## Task details
Copy out word for word the lines from the one containing "scientific name: Lotus maritimus" through the one containing "common name: Water forget-me-not", both included.
▬▬▬
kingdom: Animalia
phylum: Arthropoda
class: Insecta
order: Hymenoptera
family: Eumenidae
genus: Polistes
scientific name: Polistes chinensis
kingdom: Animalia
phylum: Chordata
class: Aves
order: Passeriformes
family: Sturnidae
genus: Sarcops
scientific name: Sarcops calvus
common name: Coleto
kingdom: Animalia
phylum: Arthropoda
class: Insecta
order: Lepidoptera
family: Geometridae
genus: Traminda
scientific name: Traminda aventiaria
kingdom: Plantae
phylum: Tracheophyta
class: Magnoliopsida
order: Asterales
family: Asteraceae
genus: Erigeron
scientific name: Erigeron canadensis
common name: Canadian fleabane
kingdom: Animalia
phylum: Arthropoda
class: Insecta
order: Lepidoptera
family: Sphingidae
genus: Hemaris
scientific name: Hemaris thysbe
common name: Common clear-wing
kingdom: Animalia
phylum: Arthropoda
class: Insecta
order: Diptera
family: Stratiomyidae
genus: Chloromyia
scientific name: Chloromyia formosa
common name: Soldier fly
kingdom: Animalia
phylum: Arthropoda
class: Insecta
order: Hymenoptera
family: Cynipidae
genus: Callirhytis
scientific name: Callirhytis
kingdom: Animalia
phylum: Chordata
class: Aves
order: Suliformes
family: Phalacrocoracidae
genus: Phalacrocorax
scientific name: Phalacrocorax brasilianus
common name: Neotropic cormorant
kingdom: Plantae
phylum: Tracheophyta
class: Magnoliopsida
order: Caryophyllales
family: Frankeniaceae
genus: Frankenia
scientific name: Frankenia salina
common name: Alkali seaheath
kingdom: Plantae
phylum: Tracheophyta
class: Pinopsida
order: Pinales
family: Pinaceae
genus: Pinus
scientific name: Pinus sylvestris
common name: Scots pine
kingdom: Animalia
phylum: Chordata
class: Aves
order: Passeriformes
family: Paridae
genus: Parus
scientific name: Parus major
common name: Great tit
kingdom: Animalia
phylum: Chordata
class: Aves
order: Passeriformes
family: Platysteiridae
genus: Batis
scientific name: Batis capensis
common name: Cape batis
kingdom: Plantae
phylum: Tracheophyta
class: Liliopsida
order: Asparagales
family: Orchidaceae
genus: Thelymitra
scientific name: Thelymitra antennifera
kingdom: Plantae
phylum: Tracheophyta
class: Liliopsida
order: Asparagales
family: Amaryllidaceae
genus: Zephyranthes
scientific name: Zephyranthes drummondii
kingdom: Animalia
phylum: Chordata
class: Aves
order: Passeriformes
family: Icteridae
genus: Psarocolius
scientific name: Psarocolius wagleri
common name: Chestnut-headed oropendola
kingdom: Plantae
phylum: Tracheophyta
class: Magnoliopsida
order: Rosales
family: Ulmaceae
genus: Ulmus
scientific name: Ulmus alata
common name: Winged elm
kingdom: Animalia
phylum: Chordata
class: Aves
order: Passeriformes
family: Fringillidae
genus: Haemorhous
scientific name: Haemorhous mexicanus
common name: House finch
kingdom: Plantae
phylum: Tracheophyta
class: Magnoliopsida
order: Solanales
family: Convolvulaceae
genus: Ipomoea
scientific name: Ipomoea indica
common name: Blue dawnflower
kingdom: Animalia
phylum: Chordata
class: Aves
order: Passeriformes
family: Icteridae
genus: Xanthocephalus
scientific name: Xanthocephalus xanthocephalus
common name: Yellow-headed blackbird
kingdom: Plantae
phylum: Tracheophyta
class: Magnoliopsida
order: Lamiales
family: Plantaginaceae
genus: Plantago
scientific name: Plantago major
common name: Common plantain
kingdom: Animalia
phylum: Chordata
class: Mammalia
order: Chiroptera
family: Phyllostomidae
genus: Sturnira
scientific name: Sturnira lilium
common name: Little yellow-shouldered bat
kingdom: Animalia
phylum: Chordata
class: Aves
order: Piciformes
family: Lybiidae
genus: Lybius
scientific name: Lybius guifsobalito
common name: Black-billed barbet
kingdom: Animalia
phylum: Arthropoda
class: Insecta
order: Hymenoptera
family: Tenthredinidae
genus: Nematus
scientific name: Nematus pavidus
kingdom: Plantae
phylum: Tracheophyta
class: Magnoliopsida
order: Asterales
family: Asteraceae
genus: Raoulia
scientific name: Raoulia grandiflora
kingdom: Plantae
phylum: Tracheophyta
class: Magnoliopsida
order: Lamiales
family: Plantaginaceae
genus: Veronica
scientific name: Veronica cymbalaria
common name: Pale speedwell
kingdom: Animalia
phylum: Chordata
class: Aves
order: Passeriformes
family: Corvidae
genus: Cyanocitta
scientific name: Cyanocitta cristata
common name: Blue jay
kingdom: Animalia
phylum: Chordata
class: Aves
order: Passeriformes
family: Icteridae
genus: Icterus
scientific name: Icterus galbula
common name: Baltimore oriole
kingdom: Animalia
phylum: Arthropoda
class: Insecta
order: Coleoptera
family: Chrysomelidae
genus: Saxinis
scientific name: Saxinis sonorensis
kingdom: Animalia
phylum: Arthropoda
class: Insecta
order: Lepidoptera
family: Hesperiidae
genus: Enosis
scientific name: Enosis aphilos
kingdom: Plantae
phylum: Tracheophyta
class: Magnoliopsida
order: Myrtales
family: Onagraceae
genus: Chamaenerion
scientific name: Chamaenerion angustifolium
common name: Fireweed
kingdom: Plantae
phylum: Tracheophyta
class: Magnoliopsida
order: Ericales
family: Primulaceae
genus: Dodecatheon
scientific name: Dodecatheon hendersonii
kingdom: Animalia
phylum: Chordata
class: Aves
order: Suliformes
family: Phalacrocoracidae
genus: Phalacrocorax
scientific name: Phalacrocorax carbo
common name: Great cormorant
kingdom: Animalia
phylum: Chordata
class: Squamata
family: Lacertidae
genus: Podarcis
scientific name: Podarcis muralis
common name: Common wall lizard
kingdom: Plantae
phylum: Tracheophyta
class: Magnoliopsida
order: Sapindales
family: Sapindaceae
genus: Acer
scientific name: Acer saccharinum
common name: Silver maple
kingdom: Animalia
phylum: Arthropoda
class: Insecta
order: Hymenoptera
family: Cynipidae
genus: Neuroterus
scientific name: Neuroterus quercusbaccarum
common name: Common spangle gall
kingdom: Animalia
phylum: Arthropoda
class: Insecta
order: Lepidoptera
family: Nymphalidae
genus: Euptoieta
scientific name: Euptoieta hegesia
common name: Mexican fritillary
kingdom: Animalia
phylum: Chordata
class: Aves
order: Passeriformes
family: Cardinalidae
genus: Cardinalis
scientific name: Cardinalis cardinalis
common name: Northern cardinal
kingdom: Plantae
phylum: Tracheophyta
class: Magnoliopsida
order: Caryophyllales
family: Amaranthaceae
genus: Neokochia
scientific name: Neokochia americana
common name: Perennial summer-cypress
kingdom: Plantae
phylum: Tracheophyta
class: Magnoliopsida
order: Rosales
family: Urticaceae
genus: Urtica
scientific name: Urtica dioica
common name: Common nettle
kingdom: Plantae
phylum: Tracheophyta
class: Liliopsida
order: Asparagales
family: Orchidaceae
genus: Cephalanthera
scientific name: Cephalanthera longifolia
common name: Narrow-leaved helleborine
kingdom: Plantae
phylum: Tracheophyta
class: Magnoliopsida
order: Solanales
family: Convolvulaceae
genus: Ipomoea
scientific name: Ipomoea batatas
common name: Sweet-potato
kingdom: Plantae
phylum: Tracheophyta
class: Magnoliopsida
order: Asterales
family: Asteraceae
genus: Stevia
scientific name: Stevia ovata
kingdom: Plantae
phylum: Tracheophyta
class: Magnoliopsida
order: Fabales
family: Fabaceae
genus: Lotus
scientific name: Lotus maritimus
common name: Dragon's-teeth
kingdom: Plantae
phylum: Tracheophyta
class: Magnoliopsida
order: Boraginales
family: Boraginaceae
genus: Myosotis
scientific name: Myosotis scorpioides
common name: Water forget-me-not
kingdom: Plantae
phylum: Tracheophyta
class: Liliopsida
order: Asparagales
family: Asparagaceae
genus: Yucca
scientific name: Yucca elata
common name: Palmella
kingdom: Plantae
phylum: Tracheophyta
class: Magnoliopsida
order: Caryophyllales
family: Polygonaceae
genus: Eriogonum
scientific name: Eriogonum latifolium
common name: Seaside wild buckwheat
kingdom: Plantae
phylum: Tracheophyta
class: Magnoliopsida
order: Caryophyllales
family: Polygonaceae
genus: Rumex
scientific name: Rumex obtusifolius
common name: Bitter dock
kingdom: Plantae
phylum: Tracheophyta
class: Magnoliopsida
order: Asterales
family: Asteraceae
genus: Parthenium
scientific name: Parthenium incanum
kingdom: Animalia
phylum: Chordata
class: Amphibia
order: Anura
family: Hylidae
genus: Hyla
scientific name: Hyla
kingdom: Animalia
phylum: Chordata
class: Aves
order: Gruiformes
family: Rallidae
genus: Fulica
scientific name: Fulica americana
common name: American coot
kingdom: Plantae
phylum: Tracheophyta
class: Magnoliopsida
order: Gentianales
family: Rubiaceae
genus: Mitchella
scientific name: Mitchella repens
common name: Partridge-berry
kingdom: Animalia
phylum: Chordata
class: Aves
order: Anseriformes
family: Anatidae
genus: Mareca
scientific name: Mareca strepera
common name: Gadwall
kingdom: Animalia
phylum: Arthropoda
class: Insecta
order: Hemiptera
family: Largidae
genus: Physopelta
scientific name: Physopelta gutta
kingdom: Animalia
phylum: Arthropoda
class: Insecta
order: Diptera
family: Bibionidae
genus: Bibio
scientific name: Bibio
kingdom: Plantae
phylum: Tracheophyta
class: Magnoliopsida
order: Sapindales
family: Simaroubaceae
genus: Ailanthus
▬▬▬
## Full response
scientific name: Lotus maritimus
common name: Dragon's-teeth
kingdom: Plantae
phylum: Tracheophyta
class: Magnoliopsida
order: Boraginales
family: Boraginaceae
genus: Myosotis
scientific name: Myosotis scorpioides
common name: Water forget-me-not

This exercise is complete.